Benoît Séverac est un talentueux touche-à-tout. Il a, tour à tour, été musicien, comédien, photographe, œnologue… Mais c’est dans l’écriture, notamment de romans noirs ou policiers, qu’incontestablement il excelle. Unanimement salués par la critique et appréciés du public, ses romans (« Les Chevelues », « Rendez-vous au 10 avril », « Le garçon de l’intérieur »…) sont souvent primés. Le dernier en date, intitulé « L’Homme-qui-dessine » et publié aux éditions Syros, ne devrait pas échapper a la règle. Une bonne idée de cadeau pour un Noël de lecture.

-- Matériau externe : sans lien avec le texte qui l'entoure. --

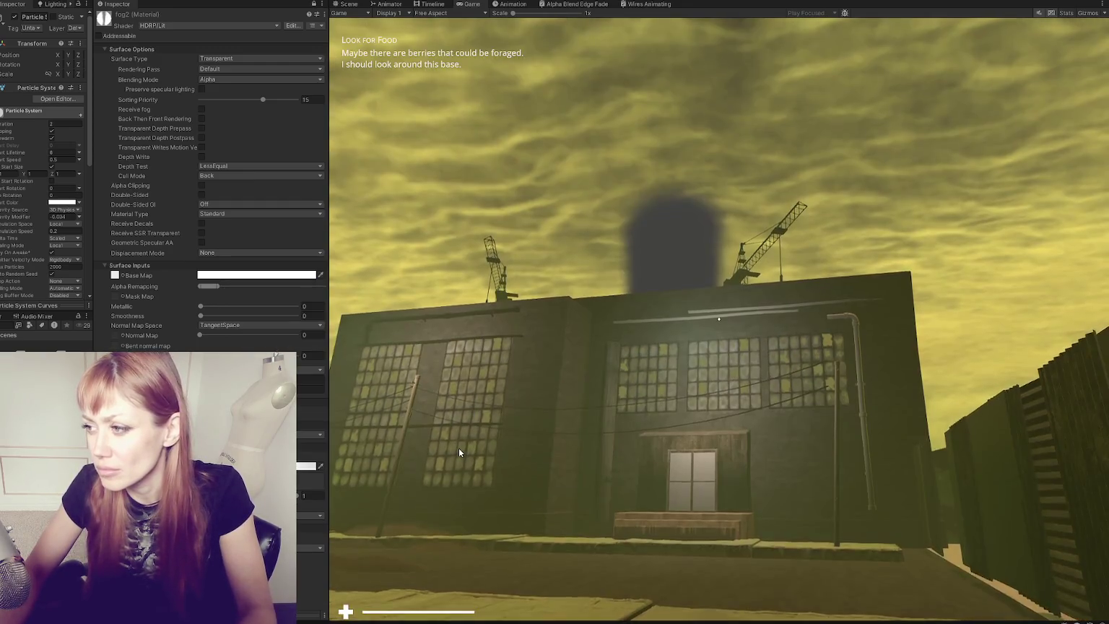
key(Escape)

Ce faux polar préhistorique (il n’y a ni policier ni pierre polie…), préfacé par le paléontologue François Duranthon (directeur du Muséum d’histoire naturelle de Toulouse), qui rappelle combien il est habillement documenté, est une vraie réussite. Dès les premières pages, grâce à une écriture limpide et précise, Benoît Séverac nous catapulte 30000 ans avant Jésus-Christ dans la forêt qui borde les piémonts pyrénéens peuplés d’Hommes-qui-savent (nos ancêtres les Sapiens) qui côtoient les rares survivants des Hommes-droits (les Néandertaliens) et nous plonge dans les eaux froides de la rivière qui baigne l’actuelle grotte du Mas d’Azil, haut lieu du paléolithique magdalénien. Avec lui, on suit les (més)aventures ou plutôt le chemin initiatique parsemé d’embûches de Mounj, son jeune héros, un Homme-droit d’à peine 16 ans, accusé à tort de meurtres qu’il n’a pas commis.
Mounj est un Homme-qui-dessine (comme son père et son grand-père avant lui) parti depuis trois longs hivers à la découverte du monde afin de comprendre pourquoi son peuple, victime d’un mal mystérieux qui le décime, se meurt à petit feu. Sa quête va le mener beaucoup plus loin qu’il l’avait imaginé. Il va rencontrer l’Autre, apprendre à le connaître, à le comprendre tel un ethnologue, découvrir ses us et coutumes, ses codes, sa langue, ses mystères, ses croyances, ses interdits, ses mensonges aussi. Il va surtout découvrir l’Art (rupestre et pariétal) et ses multiples fonctions. « Les peintures sacrées », qui procurent « une sensation agréable et indéfinissable » à celle ou celui qui les contemple, « sont comme les bijoux. Elles ne servent à rien mais elles sont belles et (nous) protègent ».
Dans ce roman humaniste riche de résonances actuelles, Benoît Séverac revisite une période méconnue de la préhistoire (conséquence du brassage ethnique entre Sapiens et Néandertaliens, nous avons hérité de 2% de gènes néandertaliens) et nous donne une magistrale leçon d’histoire, d’anthropologie, d’ethnologie, de vie. Bien plus qu’un polar haletant (c’est déjà beaucoup), « L’Homme-qui-dessine » est un petit traité philosophique à lui tout seul qui nous invite à revenir aux origines de l’Homme et à réfléchir à des notions aussi essentielles que la famille, la filiation, la fraternité, le vivre-ensemble, l’autorité, la tolérance, le courage, l’altérité, la justice, le savoir, la culture, la spiritualité, l’art, le voyage ; bref, tout ce qui fait l’Humanité.
En le refermant, j’ai songé à cette superbe exposition d’art contemporain organisée il y a quelques années au Mas d’Azil et au Musée des Abattoirs (« DreamTime. Art contemporain et TransHistoire ») et m’est revenue cette phrase du grand historien des religions Mircea Eliade (1907-1986) qui, dans « Le sacré et le profane », écrit que « la lecture procure à l’homme moderne une « sortie du Temps » comparable à celle effectuée par les mythes ».
En remontant le temps au côté de « L’Homme-qui-dessine » de Benoît Séverac, on sort un peu du temps présent (par trop matérialiste et intolérant), et ça fait du bien.